14 de setembro às 13h04
2 comentário(s)

Os anos 2000 têm sido um tempo crepuscular para as democracias. Pelo férreo desmantelamento do Estado Social. Pelo eclipse da representação, capturada pelos mediadores partidários e pelos grupos de interesses. Pelo autogoverno e pela real insindicabilidade das magistraturas. Pelo colapso dos Parlamentos, cada vez mais câmaras de eco de executivos musculados. Pela feudalização do aparelho estadual, com entidades reguladoras, ditas independentes, a ocupar o espaço, as competências e os poderes das tradicionais direções gerais.
E tempo crepuscular, sobretudo, pela falência impune do direito internacional, como os casos Iraque, Ucrânia e Gaza suficientemente documentam, e pela redução dos direitos humanos a pura e vazia retórica.
O estatuto dos refugiados e dos migrantes é, a este propósito, tristemente exemplar.
Hannah Arendt, em As Origens do Totalitarismo, há quase um século, registava a nova realidade dos refugiados como um dos efeitos mais perversos da emergência, após a Primeira Guerra Mundial, dos incensados Estados Nação.
Do dia para a noite massas humanas ficaram privadas da proteção jurídica imanente à pertença a uma comunidade política. Por o estatuto de humano, que antes antecedia o estatuto de cidadão, ter passado a ficar função da prévia aquisição do estatuto de cidadão. Só é humano, e só tem direito a ser tratado como humano, quem é cidadão de um Estado Nação. A titularidade de direitos humanos fundamentais fica, deste modo, condicionada à titularidade prévia do estatuto de cidadão estadual.
Dito de outro modo: o homem nu de cidadania, a persona em estado puro, fica privado da sua sua condição de humanidade, não sendo digno, logo, de qualquer proteção jurídica estadual.
As reflexões de Arendt, nos anos 50 do século XX, são mais atuais que nunca. E confirmadas por Zygmunt Bauman, para quem o refugiado tem, quando muito, um único direito: o de entrar num fortificado campo de refugiados. Mas não o de sair. Pois o refugiado não é cidadão. Logo não é titular de qualquer direito fundamental concedido aos nacionais.
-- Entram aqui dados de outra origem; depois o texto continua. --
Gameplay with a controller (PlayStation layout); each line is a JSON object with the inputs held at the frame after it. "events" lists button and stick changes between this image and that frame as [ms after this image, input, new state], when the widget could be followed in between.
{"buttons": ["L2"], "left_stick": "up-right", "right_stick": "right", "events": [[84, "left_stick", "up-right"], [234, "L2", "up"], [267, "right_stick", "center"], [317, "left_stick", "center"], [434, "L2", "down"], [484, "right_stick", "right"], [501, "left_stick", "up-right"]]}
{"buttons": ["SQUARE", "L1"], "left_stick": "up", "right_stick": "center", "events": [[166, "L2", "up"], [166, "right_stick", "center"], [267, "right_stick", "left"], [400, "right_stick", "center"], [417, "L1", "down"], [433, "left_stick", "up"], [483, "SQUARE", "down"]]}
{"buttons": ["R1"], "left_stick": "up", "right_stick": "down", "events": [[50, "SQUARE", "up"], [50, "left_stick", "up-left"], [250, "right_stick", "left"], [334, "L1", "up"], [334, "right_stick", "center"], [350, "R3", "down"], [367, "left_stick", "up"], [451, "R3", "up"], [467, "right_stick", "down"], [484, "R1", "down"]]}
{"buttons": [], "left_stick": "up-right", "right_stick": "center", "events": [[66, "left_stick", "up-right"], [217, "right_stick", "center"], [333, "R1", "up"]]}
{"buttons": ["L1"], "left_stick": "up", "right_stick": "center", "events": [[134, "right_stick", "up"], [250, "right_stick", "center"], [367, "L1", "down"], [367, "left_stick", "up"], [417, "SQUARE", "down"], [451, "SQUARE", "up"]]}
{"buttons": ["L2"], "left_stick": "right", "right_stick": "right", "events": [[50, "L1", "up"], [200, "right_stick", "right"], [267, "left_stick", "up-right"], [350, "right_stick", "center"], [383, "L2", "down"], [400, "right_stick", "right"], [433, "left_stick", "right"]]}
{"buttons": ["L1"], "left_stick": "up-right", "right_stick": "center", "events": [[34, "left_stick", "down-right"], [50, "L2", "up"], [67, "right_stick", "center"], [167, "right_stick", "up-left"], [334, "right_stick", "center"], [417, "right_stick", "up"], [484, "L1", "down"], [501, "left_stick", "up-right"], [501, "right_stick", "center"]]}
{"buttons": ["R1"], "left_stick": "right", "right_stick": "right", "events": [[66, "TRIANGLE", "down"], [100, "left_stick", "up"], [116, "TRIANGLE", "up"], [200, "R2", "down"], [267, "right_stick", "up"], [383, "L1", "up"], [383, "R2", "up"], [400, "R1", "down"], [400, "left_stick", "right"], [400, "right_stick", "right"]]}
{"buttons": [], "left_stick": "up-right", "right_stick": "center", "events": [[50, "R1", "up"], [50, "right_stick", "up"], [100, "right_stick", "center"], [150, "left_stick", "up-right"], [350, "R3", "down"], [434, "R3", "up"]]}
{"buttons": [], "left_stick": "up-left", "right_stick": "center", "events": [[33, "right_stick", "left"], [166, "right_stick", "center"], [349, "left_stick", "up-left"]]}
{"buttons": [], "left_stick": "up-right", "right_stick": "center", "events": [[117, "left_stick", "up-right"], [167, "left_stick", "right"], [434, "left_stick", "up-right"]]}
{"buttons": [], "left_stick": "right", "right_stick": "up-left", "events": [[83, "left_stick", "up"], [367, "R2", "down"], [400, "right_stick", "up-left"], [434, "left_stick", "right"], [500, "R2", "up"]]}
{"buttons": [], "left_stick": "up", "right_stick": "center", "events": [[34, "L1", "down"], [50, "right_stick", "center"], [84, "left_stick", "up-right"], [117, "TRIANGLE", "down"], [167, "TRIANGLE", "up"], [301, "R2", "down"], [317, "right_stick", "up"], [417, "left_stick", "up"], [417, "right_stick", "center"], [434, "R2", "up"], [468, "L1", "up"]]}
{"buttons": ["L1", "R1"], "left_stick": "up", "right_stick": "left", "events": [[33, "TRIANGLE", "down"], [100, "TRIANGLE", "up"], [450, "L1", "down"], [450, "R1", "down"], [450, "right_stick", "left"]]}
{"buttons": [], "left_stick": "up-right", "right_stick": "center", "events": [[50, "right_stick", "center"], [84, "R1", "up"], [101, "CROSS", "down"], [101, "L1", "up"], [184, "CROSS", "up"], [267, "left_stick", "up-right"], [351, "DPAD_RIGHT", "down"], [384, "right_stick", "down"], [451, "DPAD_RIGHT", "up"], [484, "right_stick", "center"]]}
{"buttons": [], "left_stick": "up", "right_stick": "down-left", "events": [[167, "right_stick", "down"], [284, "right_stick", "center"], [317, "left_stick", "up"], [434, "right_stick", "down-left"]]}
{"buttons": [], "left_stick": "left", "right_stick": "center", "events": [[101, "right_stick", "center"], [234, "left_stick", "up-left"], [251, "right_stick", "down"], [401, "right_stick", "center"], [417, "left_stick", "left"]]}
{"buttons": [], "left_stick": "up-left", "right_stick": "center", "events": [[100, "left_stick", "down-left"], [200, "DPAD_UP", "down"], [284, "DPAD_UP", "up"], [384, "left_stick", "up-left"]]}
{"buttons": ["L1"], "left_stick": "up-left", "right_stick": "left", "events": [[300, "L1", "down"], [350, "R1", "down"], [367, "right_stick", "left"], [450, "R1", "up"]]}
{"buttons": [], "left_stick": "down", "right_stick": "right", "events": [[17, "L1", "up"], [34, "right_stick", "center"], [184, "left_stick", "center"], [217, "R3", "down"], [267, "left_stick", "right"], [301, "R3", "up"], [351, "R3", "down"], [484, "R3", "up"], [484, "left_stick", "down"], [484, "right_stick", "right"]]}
Logo, não tem o direito de ser, de viver e de ser tratado como um humano.
Há muitos modos de tratar os outros como ninguéns, como nadas.
E não precisamos de convocar os longínquos campos de refugiados em terras sempre ignotas, ainda que situadas nas democráticas democracias europeias.
Basta-nos passar os olhos pelas Odemiras nativas, ou pelas desditosas filas de “migrantes económicos” nas lojas da AIMA, reencarnação semântica do SEF.
Ou talvez seja preferível desviar o envergonhado olhar daqueles que, em última análise, são o nosso espelho:
Os sans papiers, os sem rosto, os sem nação, os sem pátria, os sem nada.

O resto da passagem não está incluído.